▸ Work order: Lines from the first one down to the one containing "clone, equals, final" in the data below are the only ones needed; please return them exactly, both ends included.

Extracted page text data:
Segment Open

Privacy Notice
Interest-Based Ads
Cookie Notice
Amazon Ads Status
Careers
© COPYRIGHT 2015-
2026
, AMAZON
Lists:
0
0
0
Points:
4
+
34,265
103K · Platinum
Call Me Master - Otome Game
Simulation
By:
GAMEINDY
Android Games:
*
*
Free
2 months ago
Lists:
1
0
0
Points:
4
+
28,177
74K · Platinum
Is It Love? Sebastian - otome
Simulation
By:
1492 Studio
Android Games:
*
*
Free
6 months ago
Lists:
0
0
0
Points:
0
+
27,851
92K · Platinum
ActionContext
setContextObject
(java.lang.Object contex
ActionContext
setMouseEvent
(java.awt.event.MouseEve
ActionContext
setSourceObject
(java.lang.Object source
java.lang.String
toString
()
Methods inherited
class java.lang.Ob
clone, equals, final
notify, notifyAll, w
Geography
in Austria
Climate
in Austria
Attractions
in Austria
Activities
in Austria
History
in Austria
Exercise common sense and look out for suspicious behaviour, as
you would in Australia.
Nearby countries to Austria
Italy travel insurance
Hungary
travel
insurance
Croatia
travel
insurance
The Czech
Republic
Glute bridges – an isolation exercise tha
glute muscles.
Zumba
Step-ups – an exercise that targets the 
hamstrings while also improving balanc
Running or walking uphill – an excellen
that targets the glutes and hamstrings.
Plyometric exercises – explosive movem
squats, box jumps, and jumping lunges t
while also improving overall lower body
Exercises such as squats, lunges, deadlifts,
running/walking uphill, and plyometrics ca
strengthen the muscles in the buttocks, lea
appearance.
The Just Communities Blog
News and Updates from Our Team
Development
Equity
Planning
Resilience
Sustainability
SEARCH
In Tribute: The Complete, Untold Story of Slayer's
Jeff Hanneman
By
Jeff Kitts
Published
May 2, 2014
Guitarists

Segment Closed

▸ Response to this exercise:
Privacy Notice
Interest-Based Ads
Cookie Notice
Amazon Ads Status
Careers
© COPYRIGHT 2015-
2026
, AMAZON
Lists:
0
0
0
Points:
4
+
34,265
103K · Platinum
Call Me Master - Otome Game
Simulation
By:
GAMEINDY
Android Games:
*
*
Free
2 months ago
Lists:
1
0
0
Points:
4
+
28,177
74K · Platinum
Is It Love? Sebastian - otome
Simulation
By:
1492 Studio
Android Games:
*
*
Free
6 months ago
Lists:
0
0
0
Points:
0
+
27,851
92K · Platinum
ActionContext
setContextObject
(java.lang.Object contex
ActionContext
setMouseEvent
(java.awt.event.MouseEve
ActionContext
setSourceObject
(java.lang.Object source
java.lang.String
toString
()
Methods inherited
class java.lang.Ob
clone, equals, final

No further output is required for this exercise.